‘Psycho’ (1960) Movie Review

Psycho
Psycho
November 07, 2020 1:23am EST

Psycho is a film directed by Alfred Hitchcock in 1960 starring Anthony Perkins and Janet Leigh.

To talk about Psycho is to talk about Cinema with a capital letter: it changed the way of making horror movies and it is not that there were no B Series concept before (it must be older than the cinema itself) but this film came to show that with little you can make a masterpiece.

Of course, you have to be good. And I think this gentleman named Hitchcock was.

Psicosis (1960), de Hitchcock

Plot

A girl escapes with money that is not hers and, because of the rain, she ends up in a motel with a kind and strange owner named Norman Bates.

The rest is Film History.

Movie Review

What can I add to one of the most discussed films in history? That it’s wonderful? Well, come on, it is, and we all agree on this one (except for some who didn’t give it the Oscar). Besides, it’s everything a director has always wanted to do and either he doesn’t dare, or he says he doesn’t want to. Or he simply doesn’t have the talent and imagination.

In Psycho things are about money, inside and outside the production. Hitchcock decides to make a low-budget film and starts to imagine and innovate and, of course, he comes out with this. The poor guy was fed up with the studios because they forced him to give people happy endings, they wouldn’t give him freedom to do as he wished, so this Englishman got down to work and said to himself: well, let’s change the way of editing. Come on!

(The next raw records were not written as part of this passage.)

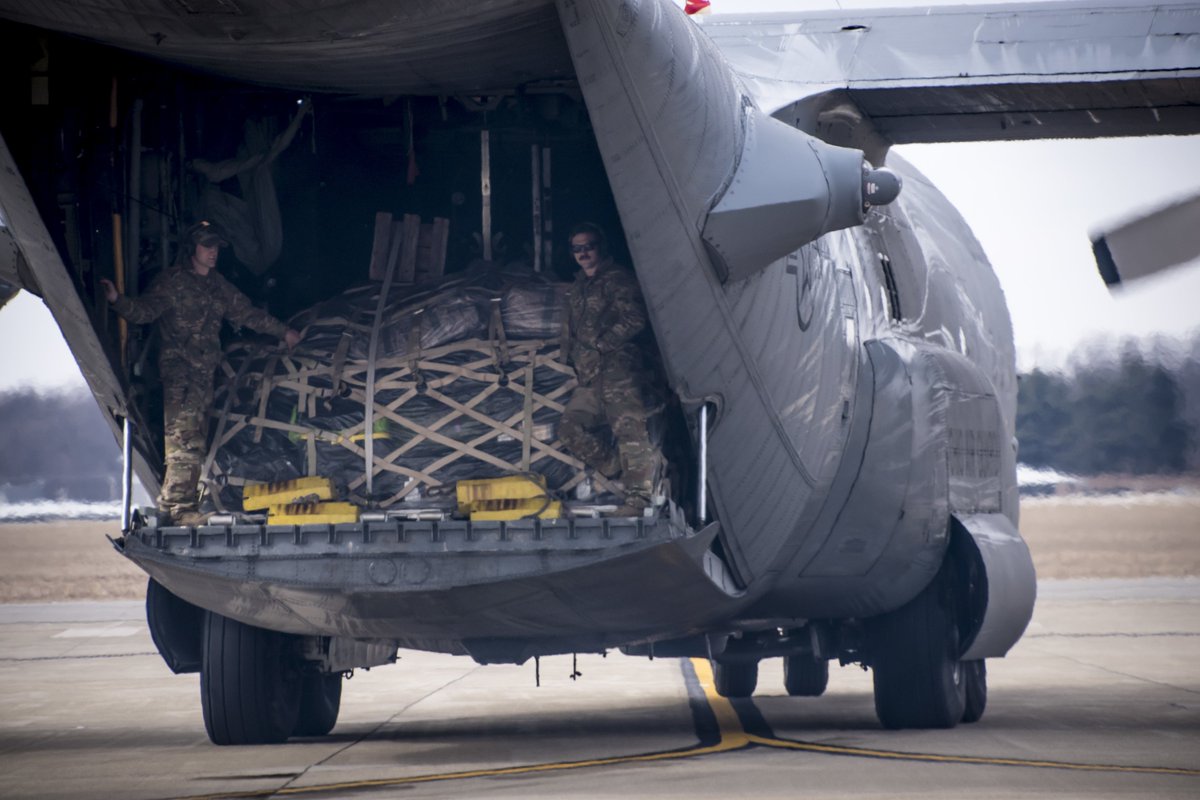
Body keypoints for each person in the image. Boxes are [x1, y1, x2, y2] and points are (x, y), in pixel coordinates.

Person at [101, 220, 301, 526]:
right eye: (207, 246)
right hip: (181, 376)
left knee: (196, 441)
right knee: (184, 442)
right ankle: (180, 510)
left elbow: (247, 314)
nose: (213, 253)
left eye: (216, 247)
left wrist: (283, 332)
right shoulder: (173, 282)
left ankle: (176, 504)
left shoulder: (217, 286)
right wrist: (117, 301)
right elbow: (145, 311)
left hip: (205, 376)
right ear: (191, 248)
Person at [559, 222, 660, 516]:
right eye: (577, 249)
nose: (583, 253)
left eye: (588, 246)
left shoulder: (618, 279)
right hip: (590, 377)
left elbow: (636, 318)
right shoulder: (579, 286)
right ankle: (615, 466)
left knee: (630, 432)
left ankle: (638, 500)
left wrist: (604, 343)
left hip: (618, 371)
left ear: (600, 247)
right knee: (569, 428)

These kind of conflicts with studios used to be about one thing: editing. He rightly said that everything could be changed in that process and that a film could originally talk about the financial crisis and could end up being a film about love if the producer and the editor wanted to. So in this one he was going to treat himself and do whatever he wanted and… the shower scene came out.

Psicosis (1960), de Hitchcock

Since he could do whatever he wanted, he said to himself: well, I’ll kill the protagonist and show myself as the true star of the movie (he was really eager to this). Thus, no one will focus on the Hollywood star of the moment (you know he hated them deeply, at least that’s what he said), but they will focus on the one who really matters: the director. (At this point, he was famous for being presumptuous. Well, if he was a show-off but he had the talent, who cares? Our applause).

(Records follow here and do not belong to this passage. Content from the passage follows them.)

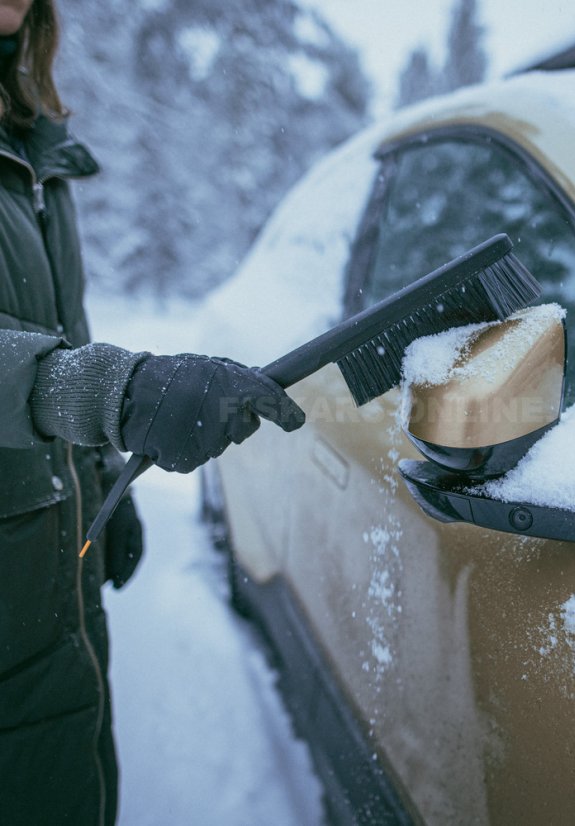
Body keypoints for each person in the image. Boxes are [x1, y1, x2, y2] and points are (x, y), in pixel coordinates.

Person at [0, 1, 305, 823]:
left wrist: (101, 474)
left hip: (42, 577)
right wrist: (114, 394)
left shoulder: (34, 149)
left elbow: (58, 331)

Then Anthony Perkins (who didn’t even want to hear about this movie) gets the role that will haunt him for the rest of his life (he tried to continue the saga at his own risk, but it didn’t work out so well. He was never a great actor and I guess everyone knew it but playing one of the first psycho killers in the History of Cinema… was something. (He wasn’t the first, actually. Fritz Lang already presented one in M, but Perkins is the one who stands as head of this category).

By the way, David Fincher is a big fan of his (a truism).

This time I’m not going to go into any details, because the film stands out for its editing (and obviously its rhythm, which is why they go together). It builds the modern horror film genre and tells several generations how to do things.

All over you will find a thousand disquisitions slicing the film to satiety.

I tell you: you’d better watch it.

This one is six stars, but Google won’t let me.

Psycho (1960), by Hitchcock

Psicosis (1960), de Hitchcock

Our Opinion

It has the merit of being a seminal film. It created an unprecedent trend, without match because it truly did what (almost) nobody has been able to do: a hands down masterpiece and there’s no further discussion against this.

I forgot: he also created a music score trend. There are so many things that I am leaving aside, seven stars already!